Nilüfer Akbal 2010'da yapmış kasedini. Metin Kemal Kahraman'ın "türkçe alt yazısından da" anlaşılacağı gibi Fadime isimli bir aşk şarkısına klip çekmiş ve fakat bu aşk şarkısı Türk halkının hassasiyetlerine takılmış, Kral TV'nin red cevabının içeriğinden anlaşıldığı üzere.

Bunlar olağan da beni şaşırtan ise diğerleri..

Beyaz, Okan Bayülgen..

Bunlar farklı, insani ve başka bakıyor diyorsun ama ikisinden çıkan da yukarıdaki Kral TV tavrından farksız. Beyaz direkt "programımda kürtçe müzik çalınamaz" diyerek noktayı koyup alkışı alır iken Okan Bayülgen Nilüfer Akbal'ı programıma çıkarırım ama Türkçe şarkı söylerse diyerek şart koşuyor.. Hoş onu da yapamıyor sonrasında. Seni seviyoruz ama ah şu kürtçe diyorlar.. Nilüfer'in cevabı da güzel..

"Benim dilimi sevmeyen beni sevmeyi nasıl başarır ki? "

İki post aşağıda bir yazı var. Oradan devam edeyim ben.. Bir bakarsın usta hemen herkes kürtçe müzik yayınlar, programlarda ve her yerde çalınır olur. Ahmet Kaya'nın çok kısa süre içerisinde legalleştirilmesi gibi.. Görüntüde bu değişim yaşanır ama içerideki o katılık baki kalır her daim.. Geçenlerde sevdiğim bir arkadaşımın "arabaya yaklaşan polisi görünce Ahmet Kaya'nın sesini kısıyorum " diyor ki hak vermemek mümkün değil. Ama tüm bu "moda rüzgarı" esmeden de Kürtçe diliyle müzik yapanları programınıza çıkarmak neden bu kadar zor? Bir dil, bir türkü bu.

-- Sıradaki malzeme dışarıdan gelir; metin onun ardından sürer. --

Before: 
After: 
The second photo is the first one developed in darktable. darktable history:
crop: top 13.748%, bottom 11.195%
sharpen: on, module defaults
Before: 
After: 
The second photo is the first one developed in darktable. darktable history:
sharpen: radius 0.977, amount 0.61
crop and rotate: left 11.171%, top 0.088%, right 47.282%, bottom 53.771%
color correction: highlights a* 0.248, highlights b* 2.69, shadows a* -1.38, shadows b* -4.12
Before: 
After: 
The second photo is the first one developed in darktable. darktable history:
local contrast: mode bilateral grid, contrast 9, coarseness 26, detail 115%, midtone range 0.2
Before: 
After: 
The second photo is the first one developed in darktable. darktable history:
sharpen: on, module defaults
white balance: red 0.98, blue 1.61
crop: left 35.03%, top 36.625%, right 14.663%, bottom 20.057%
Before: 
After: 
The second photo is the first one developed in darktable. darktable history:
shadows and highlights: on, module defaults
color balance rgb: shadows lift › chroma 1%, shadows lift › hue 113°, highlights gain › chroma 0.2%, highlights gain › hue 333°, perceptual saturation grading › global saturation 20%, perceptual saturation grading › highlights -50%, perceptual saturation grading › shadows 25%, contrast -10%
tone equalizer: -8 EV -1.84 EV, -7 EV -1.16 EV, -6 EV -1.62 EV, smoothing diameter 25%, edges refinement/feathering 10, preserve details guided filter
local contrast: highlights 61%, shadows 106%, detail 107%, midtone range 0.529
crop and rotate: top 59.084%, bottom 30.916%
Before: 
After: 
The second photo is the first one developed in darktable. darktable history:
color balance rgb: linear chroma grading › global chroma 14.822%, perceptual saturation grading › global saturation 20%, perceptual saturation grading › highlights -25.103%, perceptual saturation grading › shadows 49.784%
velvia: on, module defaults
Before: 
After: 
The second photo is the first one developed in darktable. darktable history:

Ülkenin bilmem kaç milyonu da izliyor senin programını.. neden? Tepki alırım korkusu, çoğunluğa şirin gözükme sevdası..

Dün sanırım okudum oyunculuğuna büyük saygı duyduğum Haluk Bilginer "28 Şubat yargılanmalıdır" demiş. Sevgili Haluk abimizin marjinalliği de Okan Bayülgen kadar.. Maçası sıkıyorsa bunu on yıl önce dile getirseydi ya? Güç el değiştirmiş, doğru dahi olsa "yalakalık" olarak algılanacak bu çıkışın bugün anlamı nedir ki?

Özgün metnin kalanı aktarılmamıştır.